Risk prediction models using multicenter data

1. Residual intraclass correlation coefficient

In multicenter studies there will usually be systematic variations in measurements between centers (clustering). This can be caused by several reasons, such as measurement biases, differences in equipment, different clinical practices, or different definitions of variables. We propose to use the residual intraclass correlation (RICC) as a tool to assess the level of ‘clustering’ in variables and to define outlying centers or physicians (1).

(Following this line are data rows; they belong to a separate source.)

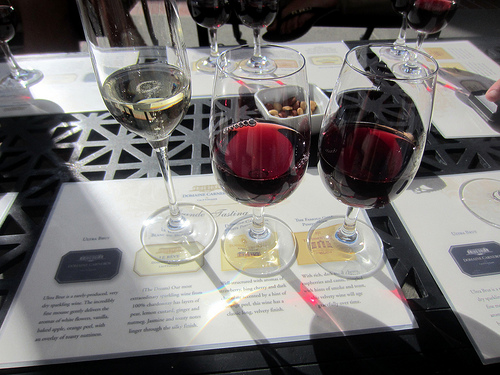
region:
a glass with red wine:
[233, 140, 290, 184]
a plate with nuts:
[313, 93, 323, 113]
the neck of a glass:
[151, 153, 177, 192]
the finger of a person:
[491, 83, 499, 102]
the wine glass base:
[149, 211, 209, 253]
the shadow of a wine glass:
[312, 310, 389, 362]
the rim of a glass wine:
[285, 68, 306, 76]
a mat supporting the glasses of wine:
[67, 203, 109, 233]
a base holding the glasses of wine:
[81, 120, 118, 152]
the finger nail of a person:
[491, 88, 496, 97]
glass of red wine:
[210, 34, 315, 279]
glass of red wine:
[308, 29, 440, 282]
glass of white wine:
[73, 10, 218, 263]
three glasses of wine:
[68, 3, 425, 290]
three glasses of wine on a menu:
[8, 3, 415, 354]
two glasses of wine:
[188, 2, 279, 77]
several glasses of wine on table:
[0, 3, 492, 274]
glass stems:
[136, 193, 386, 285]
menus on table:
[13, 44, 499, 365]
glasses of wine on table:
[3, 3, 493, 370]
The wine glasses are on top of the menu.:
[72, 1, 449, 306]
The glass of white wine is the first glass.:
[76, 1, 457, 243]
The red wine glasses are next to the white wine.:
[78, 4, 428, 203]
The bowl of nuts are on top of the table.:
[241, 71, 331, 144]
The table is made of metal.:
[9, 118, 129, 178]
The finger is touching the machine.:
[447, 62, 499, 139]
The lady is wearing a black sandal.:
[262, 0, 352, 60]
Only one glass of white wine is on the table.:
[42, 2, 451, 244]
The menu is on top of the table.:
[34, 170, 438, 361]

2. EPV for risk models based on multicenter data

In order to develop robust prediction models, the sample size should be sufficiently large in relation to the considered predictors and higher order effects such as transformations or interaction terms. Practical guidelines have been suggested to this end, but the potential effect of clustering in multicenter studies has never been investigated. We have carried out a simulation study to do so (2), and have observed that the amount of clustering does not play a crucial role in determining whether the sample size is sufficient.

References

Wynants L, Timmerman D, Bourne T, Van Huffel S, Van Calster B. Screening for data clustering in multicenter studies: the residual intraclass correlation. BMC Med Res Methodol. 2013;13:128.

Wynants L, Bouwmeester W, Moons KG, Moerbeek M, Timmerman D, Van Huffel S, et al. A simulation study of sample size demonstrated the importance of the number of events per variable to develop prediction models in clustered data. J Clin Epidemiol. 2015.